Gesucht wird eine Persönlichkeit, die das Fach Kammer­musik im Institut für Historische Aufführungs­praxis (HAP) durch eine forschungs­basierte Lehre mit einem Schwer­punkt auf der Literatur des 17. und 18. Jahr­hunderts mit künstlerisch-musikalischer Exzellenz zukunfts­weisend vertritt. Erwartet werden auch fundierte Kennt­nisse der Musik­praxis und des Repertoires des 16. Jahr­hunderts. Voraus­gesetzt wird ein breites künst­lerisches, wissenschaft­liches und pädagogisches Profil. Dieses inkludiert ausgeprägte Team­fähigkeit mit offener Feedback­kultur in der Proben­arbeit und innovative Lehrformate.

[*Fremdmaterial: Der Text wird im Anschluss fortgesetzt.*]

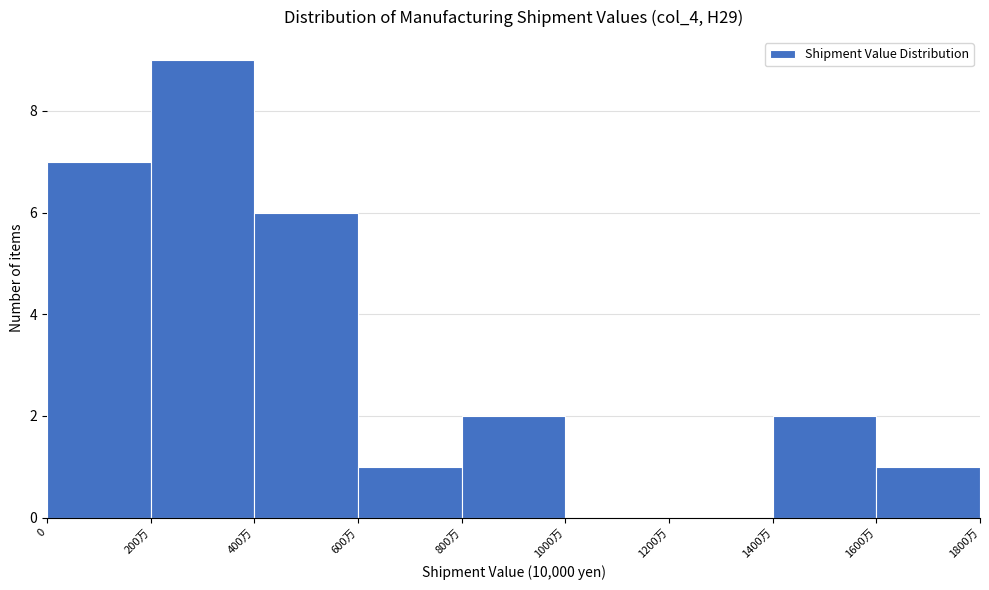

Reading right to left, transcribe all the data shown in this chart.

1600万=1	1400万=2	1200万=0	1000万=0	800万=2	600万=1	400万=6	200万=9	0=7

Zum Aufgabenbereich gehören die Über­nahme des Kammermusik­unterrichts für Instrumentalist*innen und Sänger*innen sowie Lehrveran­staltungen zur Leitung von Ensembles. Erwartet werden zudem die Organisation und künst­lerische Leitung bereits etablierter Projekte des Instituts HAP (u. a. Barock­tage). Wünschens­wert sind die Konzeption, Entwicklung und Umsetzung neuer Konzert­formate inklusive Programm­entwicklung, die Koordination organisatorischer Abläufe und die auch inter­disziplinäre Zusammen­arbeit mit internen und externen Partner*innen.

Einstellungsvoraussetzungen (vgl. Art. 57 Abs. 2 BayHIG) sind der Nach­weis einer besonderen Befähigung zu künst­lerischer Arbeit und zusätzliche künst­lerische Leistungen. Neben einem abgeschlossenen Hochschul­studium in Alter Musik und pädagogischer Eignung, nach­gewiesen durch lang­jährige Erfahrung in der Hochschul­lehre, sind organisatorische Fähig­keiten und die Bereit­schaft, sich aktiv im Rahmen der Selbst­verwaltung der Hochschule einzu­bringen, unverzicht­bar. Daneben werden Teamfähig­keit und aktives Engagement in allen Bereichen der Organisation und die Bereit­schaft zur Mitarbeit in der Instituts­leitung und in Gremien der Hoch­schule erwartet.

Die Beschäftigung erfolgt als Professor*in (m/w/d) in einem privat­rechtlichen Dienst­verhältnis und ist zunächst auf zwei Jahre befristet.